Jul 12, 2023

Scientists track nanoscale processes of CRISPR-Cas complexes

Posted by in categories: bioengineering, biotech/medical, chemistry, genetics, nanotechnology

Scientists at Leipzig University, in collaboration with colleagues at Vilnius University in Lithuania, have developed a new method to measure the smallest twists and torques of molecules within milliseconds. The method makes it possible to track the gene recognition of CRISPR-Cas protein complexes, also known as “genetic scissors”, in real time and with the highest resolution. With the data obtained, the recognition process can be accurately characterised and modelled to improve the precision of the genetic scissors. The results obtained by the team led by Professor Ralf Seidel and Dominik Kauert from the Faculty of Physics and Earth Sciences have now been published in the prestigious journal Nature Structural and Molecular Biology.

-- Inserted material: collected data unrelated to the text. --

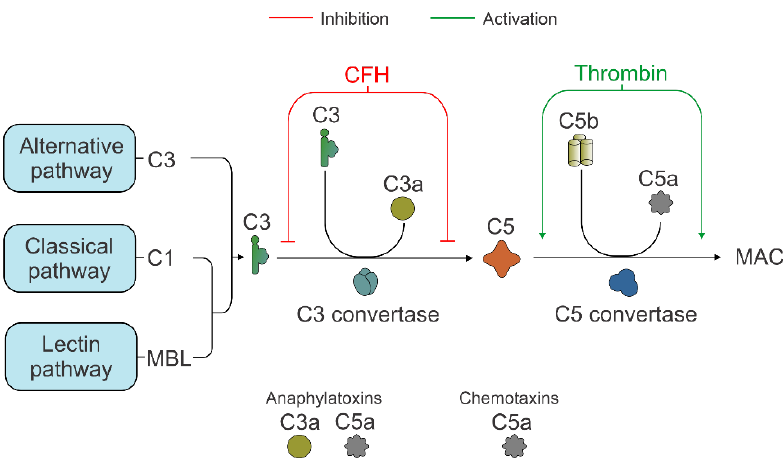
Figure 6. A schematic representation of the complement system in retina of NFE2L2/PGC-1 α dKO. Under conditions of oxidative stress and mitochondrial damage, there is a state of chronic inflam- mation involving an inhibition of component C3 via factor H (FH) and an activation of C5a and therefore of the terminal pathway; this is mediated by thrombin. However, further studies will be required to clarify the role of thrombin in chronic inflammation and AMD pathogenesis. Comple- ment components, C1, C3, C3a, C5a and C5b; MBL (mannose-binding lectin); MAC (membrane attack complex).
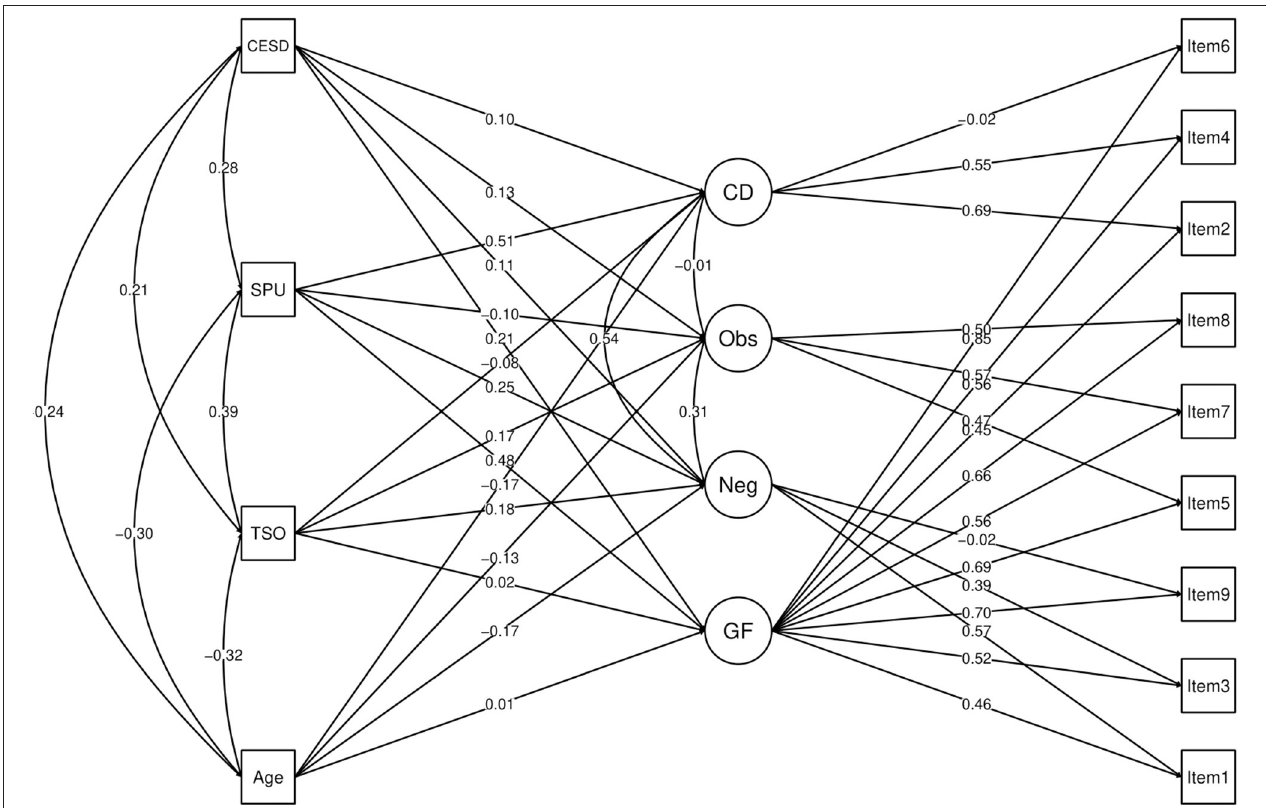
FIGURE 1 | Diagram of the MIMIC model of the PIUQ-SF-9 general factor and specific dimensions and the age of the respondents, time spent online, self-perception of problematic internet use, and depressive symptoms. MIMIC, Multiple Indicators Multiple Causes; CESD, Center for Epidemiologic Studies-Depression Scale; SPU, Self-perception of Problematic Use; TSO, Time Spent Online; CD, Control Disorder; Obs, Obsession; Neg, Neglect; GF, General Factor. A detailed measurement model assessment as Supplementary Material can be found on the following link:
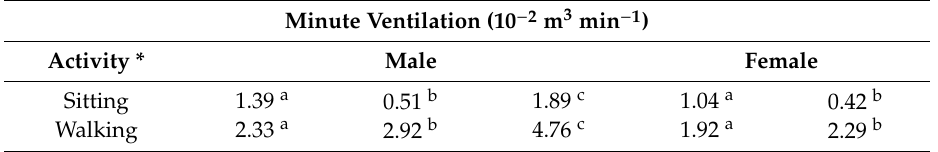
Table 2. Comparison of minute ventilation from di ff erent literature for various activity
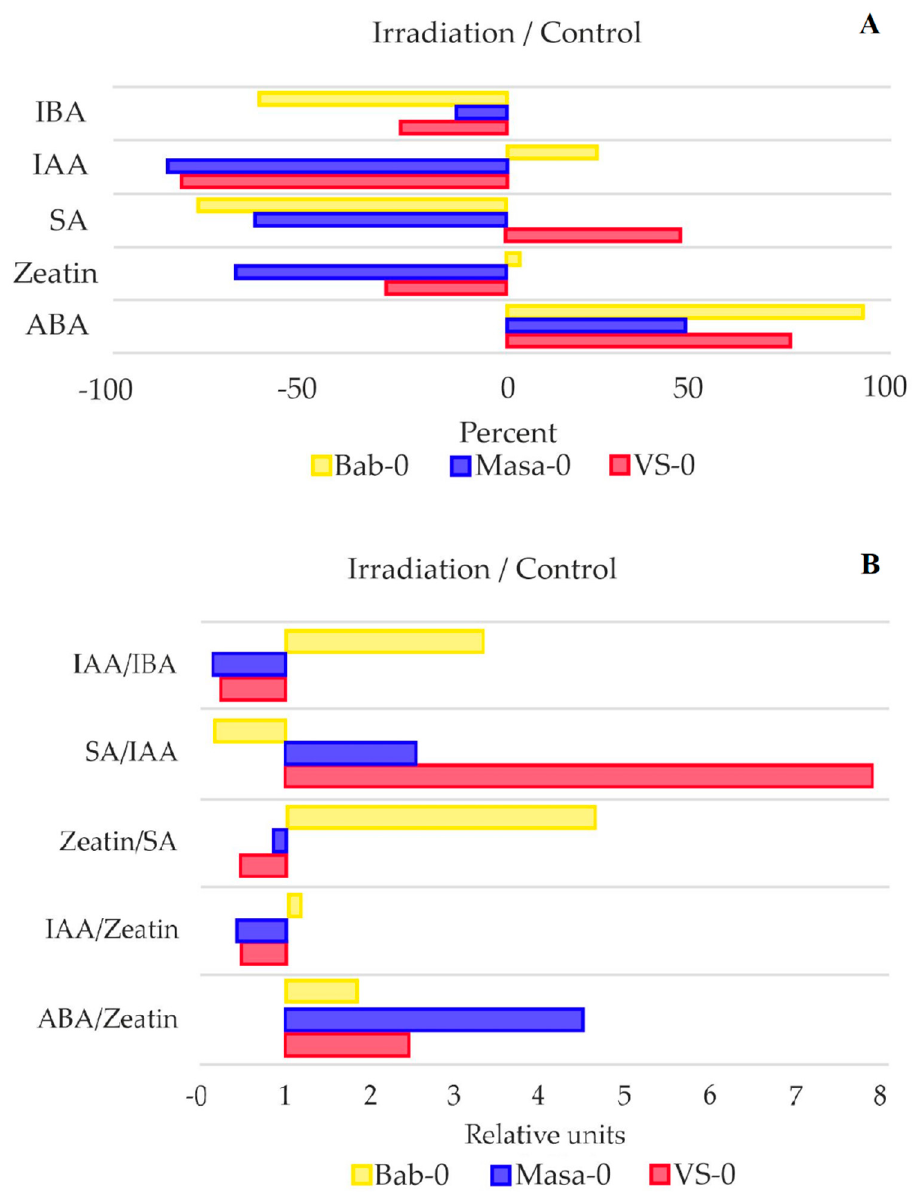
Figure 7. ( A )—Percentage change in phytohormonal content of acutely irradiated plants to control samples (background Bab-0, chronically irradiated VS-0 and Masa-0). Values <0 denote a decrease in the phytohormone concentration, and >0 show an increase as a result of acute γ -irradiation at a dose of 150 Gy. ( B )—Phytohormonal ratios of acutely irradiated samples to the same ratio of control samples (background Bab-0 and chronically irradiated VS-0 and Masa-0). Values <1 denote a de- crease in the phytohormonal ratio as a result of acute γ -irradiation at a dose of 150 Gy, and values >1 show an increase. IBA—indole-3-butyric acid, IAA—indole-3-acetic acid, SA—salicylic acid, ABA—abscisic acid. The graphs were created using RStudio v1.4 (R-Tools Technology, Richmond Hill, ON, Canada).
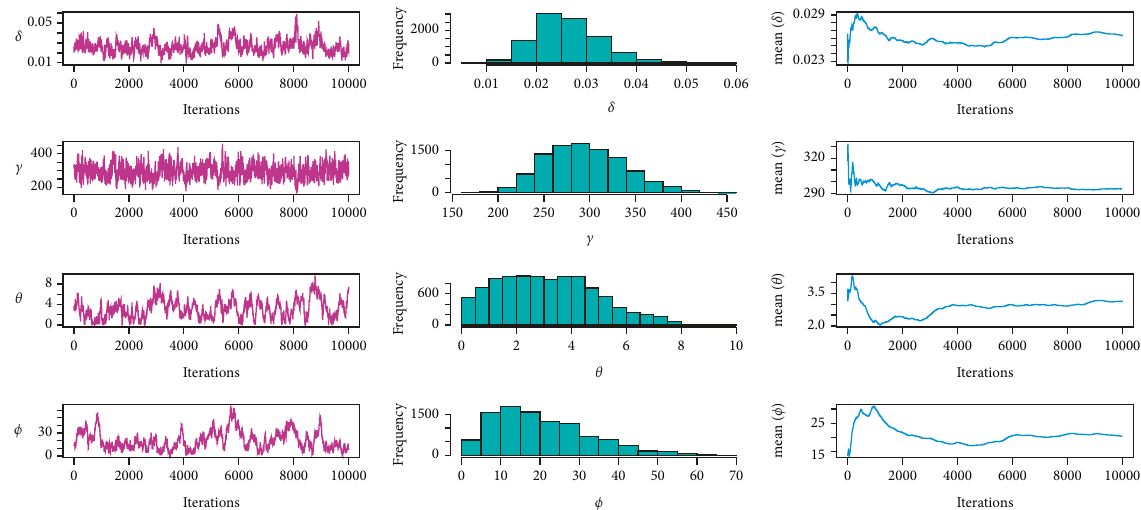
Figure 8: Convergence plots of MCMC for parameter estimates of IELoP distribution for dataset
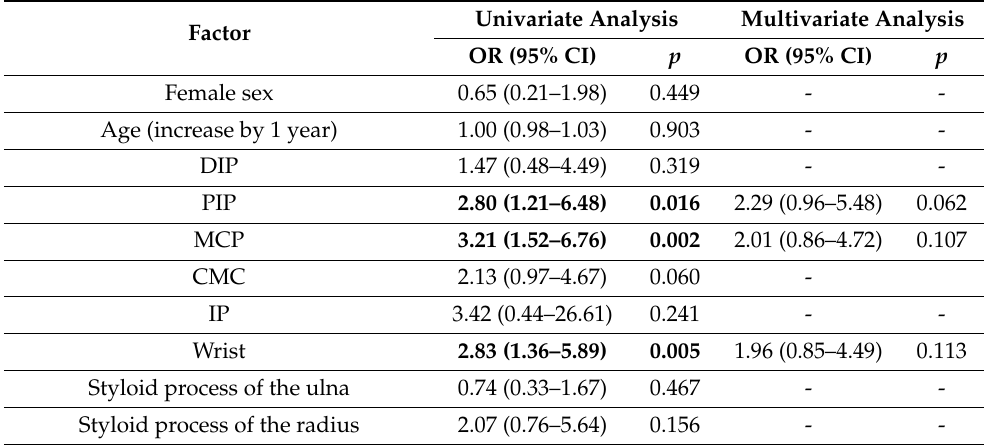
Table 9. Logistic regression for the dependent variable of seropositive RA vs. the independent variable of seronegative RA considering the location of the lesions.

When bacteria are attacked by a virus, they can defend themselves with a mechanism that fends off the genetic material introduced by the intruder. The key is CRISPR-Cas protein complexes. It is only in the last decade that their function for adaptive immunity in microorganisms has been discovered and elucidated. With the help of an embedded RNA, the CRISPR complexes recognize a short sequence in the attacker’s DNA. The mechanism of sequence recognition by RNA has since been used to selectively switch off and modify genes in any organism. This discovery revolutionized genetic engineering and was already honored in 2020 with the Nobel Prize in Chemistry awarded to Emmanuelle Charpentier and Jennifer A. Doudna.

Occasionally, however, CRISPR complexes also react to gene segments that differ slightly from the sequence specified by the RNA. This leads to undesirable side effects in medical applications. “The causes of this are not yet well understood, as the process could not be observed directly until now,” says Dominik Kauert, who worked on the project as a PhD student.